Exercise
Reproduce each of the rows below verbatim, with nothing changed.

(Outline records)
···
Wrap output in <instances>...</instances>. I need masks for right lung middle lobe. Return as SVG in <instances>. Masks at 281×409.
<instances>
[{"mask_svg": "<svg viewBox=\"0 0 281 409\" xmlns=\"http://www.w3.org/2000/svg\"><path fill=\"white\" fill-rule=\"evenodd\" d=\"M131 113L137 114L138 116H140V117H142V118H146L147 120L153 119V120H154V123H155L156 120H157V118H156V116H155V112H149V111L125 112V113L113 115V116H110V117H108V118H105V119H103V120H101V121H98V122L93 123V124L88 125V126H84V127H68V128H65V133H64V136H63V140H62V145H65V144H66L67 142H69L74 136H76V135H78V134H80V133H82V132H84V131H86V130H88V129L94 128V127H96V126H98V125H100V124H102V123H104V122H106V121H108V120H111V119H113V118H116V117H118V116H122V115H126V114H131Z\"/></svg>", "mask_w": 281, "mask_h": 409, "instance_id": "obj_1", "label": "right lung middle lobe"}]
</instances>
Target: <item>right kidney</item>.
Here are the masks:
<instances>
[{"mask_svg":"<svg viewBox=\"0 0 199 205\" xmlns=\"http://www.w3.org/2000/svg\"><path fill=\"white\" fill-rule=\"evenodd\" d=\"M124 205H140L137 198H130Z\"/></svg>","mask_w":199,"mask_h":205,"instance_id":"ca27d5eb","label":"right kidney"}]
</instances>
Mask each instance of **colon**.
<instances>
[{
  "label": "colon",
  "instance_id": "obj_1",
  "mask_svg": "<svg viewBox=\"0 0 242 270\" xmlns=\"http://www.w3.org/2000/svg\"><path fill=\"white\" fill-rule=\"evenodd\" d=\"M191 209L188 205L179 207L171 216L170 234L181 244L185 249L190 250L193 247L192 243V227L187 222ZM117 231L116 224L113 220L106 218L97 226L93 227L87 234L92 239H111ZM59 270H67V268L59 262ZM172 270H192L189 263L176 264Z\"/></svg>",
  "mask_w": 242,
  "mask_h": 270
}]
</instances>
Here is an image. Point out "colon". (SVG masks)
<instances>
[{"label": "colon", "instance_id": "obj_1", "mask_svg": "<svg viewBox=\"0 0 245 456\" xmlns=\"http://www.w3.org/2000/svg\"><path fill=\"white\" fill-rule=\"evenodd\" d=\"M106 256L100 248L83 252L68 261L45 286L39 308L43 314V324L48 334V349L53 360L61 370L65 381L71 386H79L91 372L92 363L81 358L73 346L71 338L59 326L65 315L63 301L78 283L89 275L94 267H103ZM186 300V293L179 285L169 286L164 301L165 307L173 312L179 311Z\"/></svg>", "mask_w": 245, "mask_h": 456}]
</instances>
···
Answer to the task
Wrap output in <instances>...</instances>. I need masks for right lung middle lobe. Return as SVG in <instances>. Masks at 281×409.
<instances>
[{"mask_svg": "<svg viewBox=\"0 0 281 409\" xmlns=\"http://www.w3.org/2000/svg\"><path fill=\"white\" fill-rule=\"evenodd\" d=\"M131 113L137 114L138 116H140V117H142V118H146L147 120L153 119V120H154V123H155L156 120H157V118H156V116H155V112H149V111L125 112V113L113 115V116H110V117H108V118H105V119H103V120H101V121H98V122L93 123V124L88 125V126H84V127H68V128H65V133H64V136H63V140H62V145H65V144H66L67 142H69L74 136H76V135H78V134H80V133H82V132H84V131H86V130H88V129L94 128V127H96V126H98V125H100V124H102V123H104V122H106V121H108V120H111V119H113V118H116V117H118V116H122V115H126V114H131Z\"/></svg>", "mask_w": 281, "mask_h": 409, "instance_id": "obj_1", "label": "right lung middle lobe"}]
</instances>
Target: <item>right kidney</item>.
Here are the masks:
<instances>
[{"mask_svg":"<svg viewBox=\"0 0 199 205\" xmlns=\"http://www.w3.org/2000/svg\"><path fill=\"white\" fill-rule=\"evenodd\" d=\"M124 205H140L137 198H130Z\"/></svg>","mask_w":199,"mask_h":205,"instance_id":"ca27d5eb","label":"right kidney"}]
</instances>
Mask each instance of **colon**.
<instances>
[{
  "label": "colon",
  "instance_id": "obj_1",
  "mask_svg": "<svg viewBox=\"0 0 242 270\" xmlns=\"http://www.w3.org/2000/svg\"><path fill=\"white\" fill-rule=\"evenodd\" d=\"M191 209L188 205L179 207L171 216L170 234L181 244L185 249L190 250L193 247L192 243V227L187 222ZM117 231L116 224L113 220L106 218L97 226L93 227L87 234L92 239H111ZM59 270H67V268L59 262ZM172 270H192L189 263L176 264Z\"/></svg>",
  "mask_w": 242,
  "mask_h": 270
}]
</instances>
Here is an image. Point out "colon". (SVG masks)
<instances>
[{"label": "colon", "instance_id": "obj_1", "mask_svg": "<svg viewBox=\"0 0 245 456\" xmlns=\"http://www.w3.org/2000/svg\"><path fill=\"white\" fill-rule=\"evenodd\" d=\"M106 256L100 248L83 252L68 261L45 286L39 308L43 314V324L48 334V349L53 360L61 370L65 381L71 386H79L91 372L92 363L81 358L73 346L71 338L59 326L65 315L63 301L78 283L89 275L94 267H103ZM186 300V293L179 285L169 286L164 301L165 307L173 312L179 311Z\"/></svg>", "mask_w": 245, "mask_h": 456}]
</instances>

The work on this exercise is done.